Problem statement:
Pull out each line of the data below that contains the word "Lyra", and copy it in full. Matches must have the same case.

Records for processing:
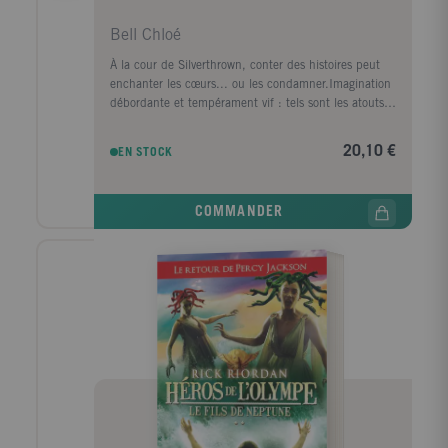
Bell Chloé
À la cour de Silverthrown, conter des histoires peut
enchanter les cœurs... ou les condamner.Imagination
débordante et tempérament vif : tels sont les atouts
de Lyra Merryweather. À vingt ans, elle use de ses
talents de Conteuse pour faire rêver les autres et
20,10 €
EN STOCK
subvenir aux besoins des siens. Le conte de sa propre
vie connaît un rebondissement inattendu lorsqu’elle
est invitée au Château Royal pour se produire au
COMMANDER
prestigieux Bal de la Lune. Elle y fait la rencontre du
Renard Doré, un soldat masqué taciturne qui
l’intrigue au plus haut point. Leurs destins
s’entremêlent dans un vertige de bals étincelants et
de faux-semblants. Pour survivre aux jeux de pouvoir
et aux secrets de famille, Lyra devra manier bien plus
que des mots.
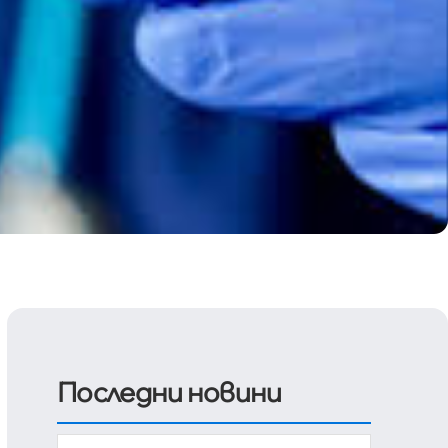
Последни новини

==

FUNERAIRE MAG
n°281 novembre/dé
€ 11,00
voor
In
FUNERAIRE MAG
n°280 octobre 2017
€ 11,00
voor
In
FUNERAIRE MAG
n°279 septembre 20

Answer section:
de Lyra Merryweather. À vingt ans, elle use de ses
et aux secrets de famille, Lyra devra manier bien plus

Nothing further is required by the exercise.